Here is something to ponder: No matter how much humans train, some animal will always beat them handily. The world record holder for the 100 meter dash, Usain Bolt, ran it in 9.58 seconds. Compare the fastest human with Sarah the 11 year old cheetah, well into late-middle age for the large cat, who lies around most of the day, and who can run the same distance easily in 5.95 seconds. No one will ever out-wrestle a chimpanzee, even if defanged and declawed, for they have four times the strength of an adult male, nor out bench-press a gorilla, who could probably lift a humvee with ease and can bend tempered steel; and who will ever out-swim a dolphin, which can clock speeds of 25 miles per hour (Michael Phelps, the Olympic prodigy whose feats will likely never be repeated, swims at his best 6 miles per hour). And none of these animals “train” in our sense of the word. They’re just born that way.
Higher, faster, stronger? Scientists estimate that we are perhaps shaving off only 1/100 of a second on records each Olympics. And, as we have witnessed of late, many of these records are tainted by doping and other nefarious activities.
Whatever ‘excellence’ the Olympians are striving after, it is not specifically human excellence.

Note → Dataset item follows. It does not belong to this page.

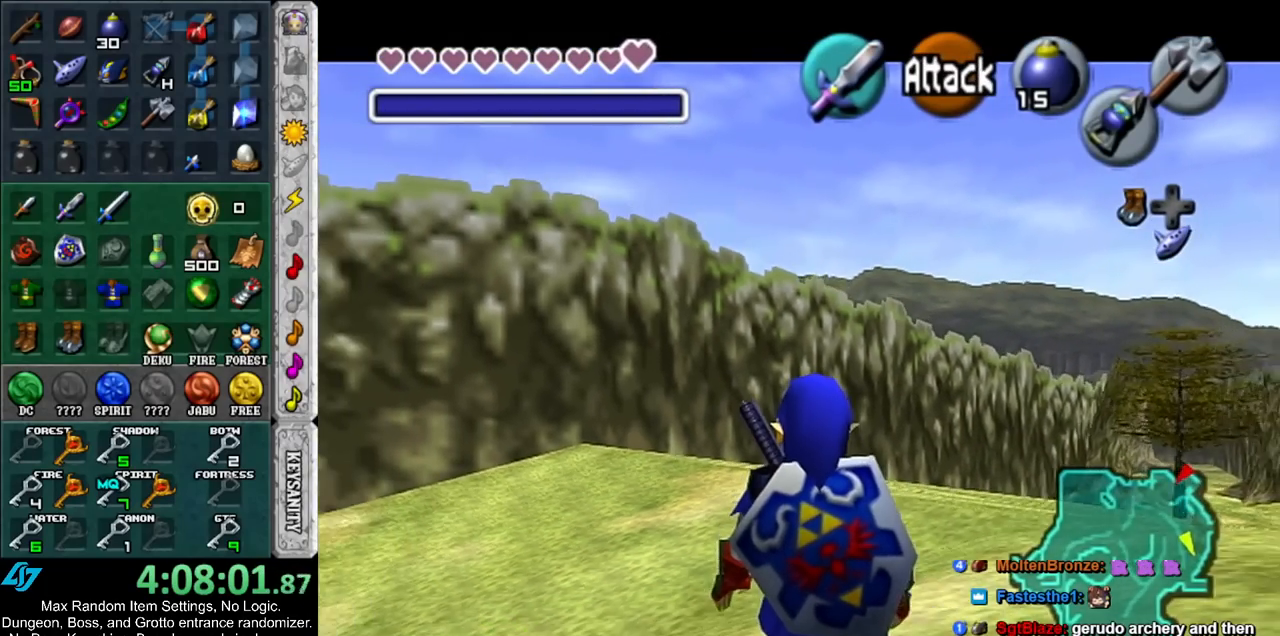
{"buttons": ["L1"], "left_stick": "center", "right_stick": "center", "events": []}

There was a reason why the Olympics were, until recently, limited to amateurs, and forbidden to professionals. The originators of the Olympic ideal thought it unseemly and inhuman to devote one’s whole life and existence to “sport,” which should be a leisurely activity, done on the side. After all, there are many other higher, specifically human pastimes and virtues, music, art, science, literature, contemplation, which we do not share with animals, and which are far more fitting to cultivate. That was part of the sub-plot of the great 1981 Olympic film Chariots of Fire: Beware of making sports professional and all consuming, for we risk a loss of a significant part of our humanity.
The Church has always warned against the danger of such a “cult of the body,” a “neo-pagan notion” leading one “to sacrifice everything for [the body’s] sake, to idolize physical perfection and success at sports” (cf., CCC, #2289). Along with this idolization of the body goes a perverse hedonism, as we see in the spike in Tinder usage in the Olympic village, a smartphone app which allows its users to “hook up” with those whom one finds immediately attractive, by swiping their photo. To “facilitate” this fornicatory process, 450,000 condoms were handed out to the athletes. Given there are about 11,000 competitors, that’s about 41 condoms per person, or 82 per couple, which is saying something for a two-week event.
I would have thought sexual incontinence would decrease one’s athletic performance, draining one’s focus, attention, and determination (as you may recall from the first Rocky film, and, more historically, Roman legionaries).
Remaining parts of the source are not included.